L’un des aspects les plus troublants de L’Adversaire, c’est le choix que fait Emmanuel Carrère d’adopter un regard subjectif, loin de s’en tenir simplement aux faits. Il ne s’en cache pas : l’histoire de Jean-Claude Romand le hante pour des raisons personnelles. Une question, en particulier, semble l’obséder : que pouvait-il se passer dans la tête de cet homme lors des heures qu’il passait seul sur des parkings ou dans les forêts du Jura, alors que tous le croyaient parti au travail ? Difficile de rester neutre face à cette histoire. Qui n’a jamais menti, ne serait-ce que par omission, pour ne pas perdre la face ? On ne comprend que trop bien les névroses ordinaires qui ont pu pousser Romand au premier mensonge. Ce qui terrifie, c’est l’ampleur du procédé et le moment où il devient un réflexe, un art de vivre, une identité même. Dès lors, le livre ne cesse de nous bousculer ; l’auteur ne sait lui-même quel point de vue adopter face à cette affaire, comme il s’en explique tout à la fin, et son trouble se transmet au lecteur. Qui est Jean-Claude Romand, en réalité ? Un pauvre type qui commence à mentir par lâcheté et ne sait plus comment s’en dépêtrer ? Ou un terrifiant cas psychiatrique : un homme qui s’est lui-même privé de toute identité et se soucie davantage, même une fois démasqué, de l’image qu’il donne aux autres que de l’ampleur de ses crimes ?

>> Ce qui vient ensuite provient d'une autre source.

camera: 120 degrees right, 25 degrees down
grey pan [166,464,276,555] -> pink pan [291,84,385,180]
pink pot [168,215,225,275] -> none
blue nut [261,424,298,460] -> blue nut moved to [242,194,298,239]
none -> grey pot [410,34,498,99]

Un passage en particulier m’a bouleversée, lors de la reconstitution chronologique des meurtres. Romand a tué son épouse Florence la veille au soir. Ses enfants Antoine et Caroline se lèvent, il fait comme si de rien n’était, prépare leur petit déjeuner, regarde la télé avec eux. Il sait que ce sont les derniers instants qu’il passera avec eux avant de les tuer. Le moment venu, il fait en sorte qu’ils ne comprennent pas ce qui leur arrive. Le jour du procès, il craque en évoquant la mort de Caroline. On le sent alors réellement ébranlé par ce qu’il a fait. On éprouve un mélange d’horreur et de quelque chose qui ressemble presque à de la compassion. Mais le livre, un peu plus tard, détaille le portrait établi par les psychiatres en prison. Celui d’un « grand malade », d’un quasi-robot programmé pour ne donner aux autres que ce qu’ils attendent de lui, du moment qu’il ne baisse pas dans leur estime. Que penser alors de cette crise lors du procès ? Était-il sincèrement désolé ? Ou s’agissait-il encore du mensonge pathologique d’un homme devenu incapable d’éprouver des émotions sincères ?

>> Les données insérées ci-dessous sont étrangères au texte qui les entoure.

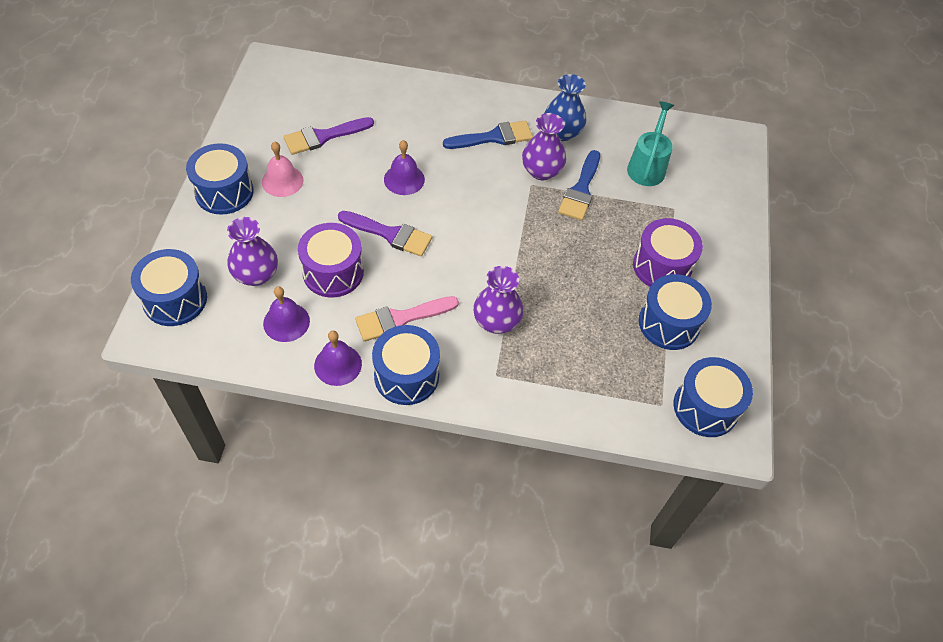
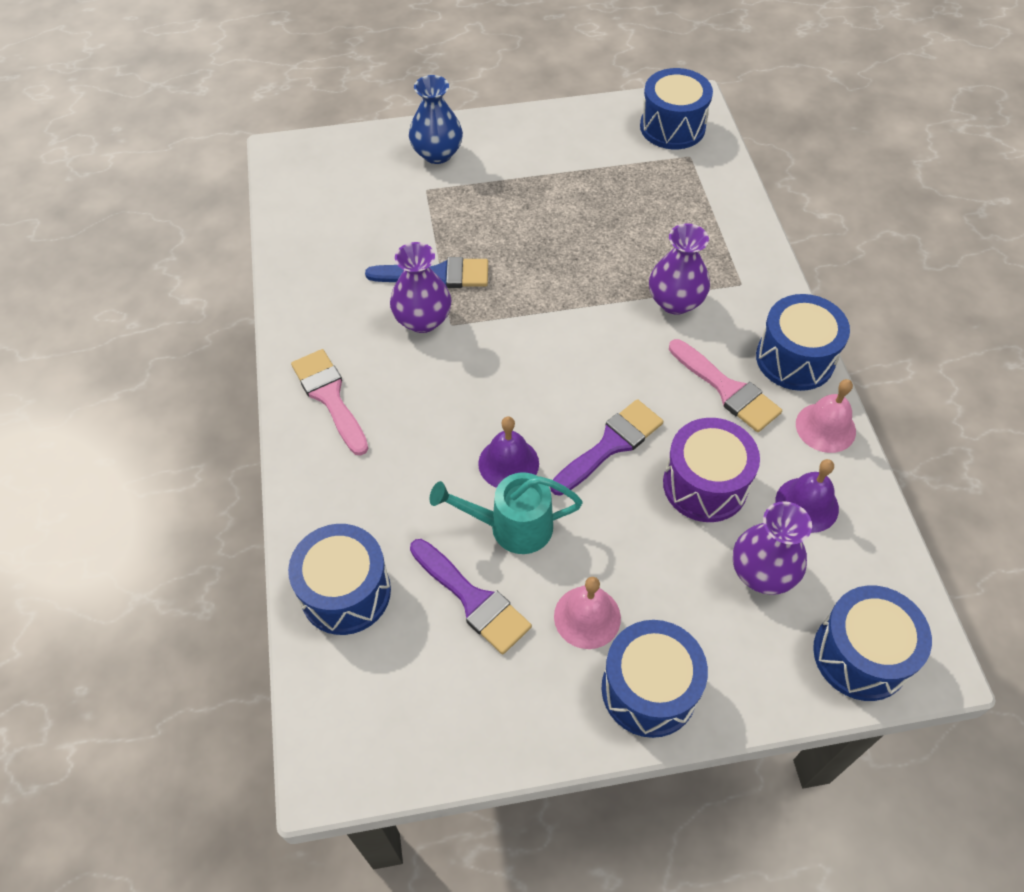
camera: 105 degrees left, 0 degrees up
purple bell [314,331,362,386] -> pink bell [796,379,856,453]
purple brush [338,211,432,257] -> purple brush turned 45 degrees clockwise [550,399,663,496]
blue brush [443,121,533,149] -> none
blue vase [544,74,586,141] -> blue vase moved to [409,75,463,164]
turquoise watering can [627,101,674,186] -> turquoise watering can moved to [430,472,583,554]
purple drum [633,218,703,287] -> none
blue drum [639,274,712,350] -> blue drum moved to [288,524,391,635]
none -> pink brush [291,349,369,456]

L’Adversaire s’attarde aussi sur les autres : les proches, les amis, les survivants détruits par son mensonge. On ne peut que partager le désarroi de cet ami de longue date qui apprend que son meilleur ami lui a joué la comédie pendant vingt ans, et qui commence par refuser d’y croire. Comment admettre une vérité pareille ? Et comment, ensuite, continuer à vivre et réapprendre la confiance ?

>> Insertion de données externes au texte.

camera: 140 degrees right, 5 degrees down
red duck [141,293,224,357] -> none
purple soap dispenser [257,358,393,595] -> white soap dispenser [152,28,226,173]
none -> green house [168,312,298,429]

On referme le livre complètement sonné, hanté par des images et des questions qui refusent de nous lâcher. Qu’est-ce qui serait le plus terrifiant, en fin de compte ? Que Romand nous ressemble tellement, ou qu’il nous soit à ce point étranger ? L’Adversaire ne tranche jamais. C’est ce qui lui donne une dimension réellement vertigineuse.